January 6th, 2010 at 3:18 pm
There were some examples around public participation GIS for planning, with design charettes and web-GIS for public feedback.
January 7th, 2010 at 1:31 am
How about extending Google Building Maker with analysis compontents, that e.g. calculate shading effects… Also, Open Street Map already provides non-expert tools to map stuff – at the moment, this is mirror-mapping the real world. But these tools could also be used to map the world “inside the mirror” – the world someone may envision. Does that leave the right side of the equation for GIS professionals to provide tools that do all the automatic analysis, showing effects and providing suggestions for improvement bit?
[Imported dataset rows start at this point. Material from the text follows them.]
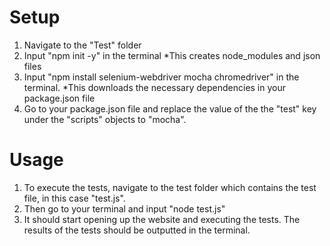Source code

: # Setup

1. Navigate to the "Test" folder 
2. Input "npm init -y" in the terminal *This creates node_modules and json files
3. Input "npm install selenium-webdriver mocha chromedriver" in the terminal. *This downloads the necessary dependencies in your package.json file
4. Go to your package.json file and replace the value of the the "test" key under the "scripts" objects to "mocha".

# Usage

1. To execute the tests, navigate to the test folder which contains the test file, in this case "test.js".
2. Then go to your terminal and input "node test.js"
3. It should start opening up the website and executing the tests. The results of the tests should be outputted in the terminal.
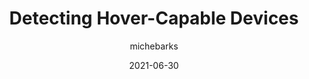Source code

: ---
author: michebarks
date: 2021-06-30
layout: post.njk
publisher: cssinreallife
tags:
  - css
target_url: https://css-irl.info/detecting-hover-capable-devices/
title: Detecting Hover-Capable Devices
---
January 7th, 2010 at 7:24 am
These are good ideas, and I’m sure there is room for both Google and OSM to both play in the realm of GeoDesign. One ESRI demonstration showed a dashboard based approach to urban planning that is similar to the concept of a BIM dashboard that Autodesk has talked about. The scenario was the redevelopment of a neighborhood in Detroit to make it greener, and the use of different drawing tools for green areas, multi-family housing, streetscapes, etc. were immediately reflected in a pie chart to show the designer the balance of their improvements. This integrated and simultaneous analysis draws on the full capacity of GIS as GeoDesign is not just about drawing future scenarios.